WORK ITEM: Your answer should repeat the entries in full, exactly as given, with no pictures.
--------------------------------------------------
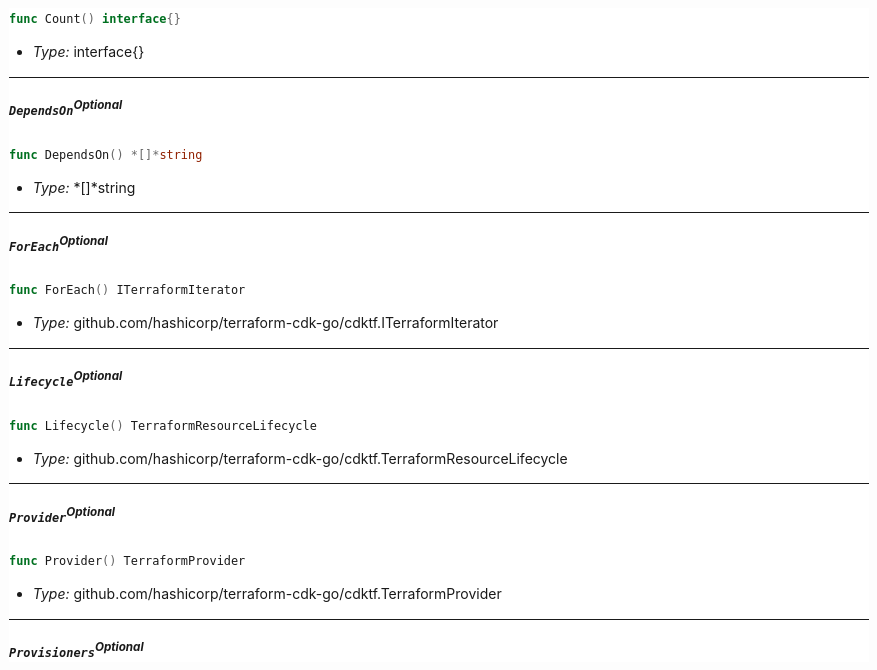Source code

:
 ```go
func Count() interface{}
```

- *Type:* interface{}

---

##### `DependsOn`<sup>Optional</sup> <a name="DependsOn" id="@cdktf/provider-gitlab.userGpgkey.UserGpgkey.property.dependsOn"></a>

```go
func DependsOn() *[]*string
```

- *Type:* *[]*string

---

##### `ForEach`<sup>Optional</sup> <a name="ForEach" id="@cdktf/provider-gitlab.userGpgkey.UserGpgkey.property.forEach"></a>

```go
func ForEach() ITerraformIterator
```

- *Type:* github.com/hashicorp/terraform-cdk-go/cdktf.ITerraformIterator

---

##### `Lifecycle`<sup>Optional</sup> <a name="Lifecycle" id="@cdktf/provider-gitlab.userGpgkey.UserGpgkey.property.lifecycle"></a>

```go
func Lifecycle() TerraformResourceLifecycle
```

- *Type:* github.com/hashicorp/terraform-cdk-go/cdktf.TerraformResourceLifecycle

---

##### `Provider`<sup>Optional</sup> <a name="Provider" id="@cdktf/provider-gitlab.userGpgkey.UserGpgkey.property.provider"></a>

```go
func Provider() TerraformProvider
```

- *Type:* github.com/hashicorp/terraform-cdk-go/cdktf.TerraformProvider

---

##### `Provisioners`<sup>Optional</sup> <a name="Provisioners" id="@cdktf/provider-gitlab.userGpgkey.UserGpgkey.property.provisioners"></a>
--------------------------------------------------
SOLUTION BELOW:
Source code

:
 ```go
func Count() interface{}
```

- *Type:* interface{}

---

##### `DependsOn`<sup>Optional</sup> <a name="DependsOn" id="@cdktf/provider-gitlab.userGpgkey.UserGpgkey.property.dependsOn"></a>

```go
func DependsOn() *[]*string
```

- *Type:* *[]*string

---

##### `ForEach`<sup>Optional</sup> <a name="ForEach" id="@cdktf/provider-gitlab.userGpgkey.UserGpgkey.property.forEach"></a>

```go
func ForEach() ITerraformIterator
```

- *Type:* github.com/hashicorp/terraform-cdk-go/cdktf.ITerraformIterator

---

##### `Lifecycle`<sup>Optional</sup> <a name="Lifecycle" id="@cdktf/provider-gitlab.userGpgkey.UserGpgkey.property.lifecycle"></a>

```go
func Lifecycle() TerraformResourceLifecycle
```

- *Type:* github.com/hashicorp/terraform-cdk-go/cdktf.TerraformResourceLifecycle

---

##### `Provider`<sup>Optional</sup> <a name="Provider" id="@cdktf/provider-gitlab.userGpgkey.UserGpgkey.property.provider"></a>

```go
func Provider() TerraformProvider
```

- *Type:* github.com/hashicorp/terraform-cdk-go/cdktf.TerraformProvider

---

##### `Provisioners`<sup>Optional</sup> <a name="Provisioners" id="@cdktf/provider-gitlab.userGpgkey.UserGpgkey.property.provisioners"></a>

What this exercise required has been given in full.